Tras estrecharse la mano educadamente, Nick y Erika se despidieron de Wolf y salieron de la nave industrial de Wolf. En cuanto estuvieron sentados en el coche, Erika le dijo a Nick:

–  Creo que ha ido bastante bien, ¿no crees?

–  ¿Bien? ¡Lo tienes comiendo de tu mano! – Rio Nick, fascinado por las habilidades carismáticas de Erika. – ¿Ya sabes dónde vas a querer ir a cenar para celebrarlo?

–  Por supuesto, pero ya te adelanto que se tiene que ir de etiqueta. – Le contestó Erika divertida.

–  Y yo que creía que me llevarías a un establecimiento de comida rápida. – Bromeó Nick. – ¿Un cinco tenedores?

–  Es una sorpresa, pero te gustará. – Fue la única pista que ella le dio. – Volviendo al trabajo, deberíamos estudiar la situación de mercado. La imagen de Presents ha sido dañada al igual que su reputación. Necesitamos hacerle un lavado de cara a la empresa.

–  El contrato no te permite tomar ningún tipo de decisión. – Le recordó Nick.

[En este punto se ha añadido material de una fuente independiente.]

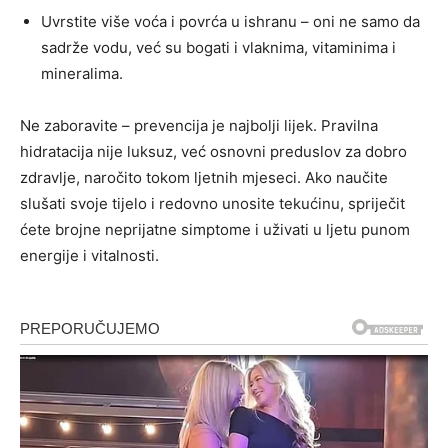
Uvrstite više voća i povrća u ishranu – oni ne samo da
sadrže vodu, već su bogati i vlaknima, vitaminima i
mineralima.
Ne zaboravite – prevencija je najbolji lijek. Pravilna
hidratacija nije luksuz, već osnovni preduslov za dobro
zdravlje, naročito tokom ljetnih mjeseci. Ako naučite
slušati svoje tijelo i redovno unosite tekućinu, spriječit
ćete brojne neprijatne simptome i uživati u ljetu punom
energije i vitalnosti.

–  No puedo tomar decisiones, pero sí puedo dar buenos consejos. – Alegó Erika. – Wolf quiere y necesita más que nosotros que la empresa obtenga beneficios, estoy segura de que oirá nuestros consejos aunque la decisión final sea suya.

Nick sonrió, le gustaba poder hablar con Erika de trabajo y que fuera capaz de entenderle, pero le gustaba aún más escucharla hablar con tanta soltura y precisión como lo hacía. Se había sorprendido al descubrir cómo se las había apañado para llevarse a Wolf a su terreno.

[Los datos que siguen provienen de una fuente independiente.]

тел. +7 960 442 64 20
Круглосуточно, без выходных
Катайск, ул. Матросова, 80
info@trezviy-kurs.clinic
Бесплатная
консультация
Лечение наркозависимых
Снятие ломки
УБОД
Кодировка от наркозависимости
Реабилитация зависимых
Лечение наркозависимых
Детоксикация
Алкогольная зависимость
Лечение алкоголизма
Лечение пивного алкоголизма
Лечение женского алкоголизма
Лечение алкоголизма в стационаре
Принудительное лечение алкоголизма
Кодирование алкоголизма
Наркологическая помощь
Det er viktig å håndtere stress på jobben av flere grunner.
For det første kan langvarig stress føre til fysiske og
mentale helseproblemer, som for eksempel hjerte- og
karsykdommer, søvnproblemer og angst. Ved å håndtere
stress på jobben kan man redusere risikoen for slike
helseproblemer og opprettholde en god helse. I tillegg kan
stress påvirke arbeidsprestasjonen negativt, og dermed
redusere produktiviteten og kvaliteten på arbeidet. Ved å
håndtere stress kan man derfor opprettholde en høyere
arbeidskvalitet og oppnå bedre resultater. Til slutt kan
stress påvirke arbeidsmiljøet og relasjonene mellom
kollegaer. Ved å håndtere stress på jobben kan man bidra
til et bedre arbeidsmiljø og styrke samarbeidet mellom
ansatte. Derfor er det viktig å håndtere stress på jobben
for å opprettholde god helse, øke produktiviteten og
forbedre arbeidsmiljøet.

Llegaron a la oficina y, tras reunirse con el jefe del departamento marketing, sacaron algunas ideas para dar una nueva imagen a Presents.

A la hora de comer, Nick cumplió su propósito y la invitó a un restaurante cercano a la oficina, donde comieron mientras charlaban sobre trabajo. Después de comer, Nick se empeñó en acompañar a Erika hasta el portal de su edificio para que descansara y recobrara fuerzas para la noche.

–  Pasaré a recogerte a las ocho, vestido de etiqueta. – Se despidió Nick con una de sus mejores sonrisas.

En cuanto Érika entró en su apartamento, llamó a su padre y le puso al corriente sobre la negociación con Wolf. Tras hablar un rato con él, le dijo que iba a salir a cenar con Nick y que probablemente al día siguiente no llegarían temprano a la oficina. Eduard sabía que su hija y su mano derecha se traían algo entre manos, pero no sabía decir si era algo bueno o malo así que, como siempre, prefirió callar y no meterse en la vida privada de su hija.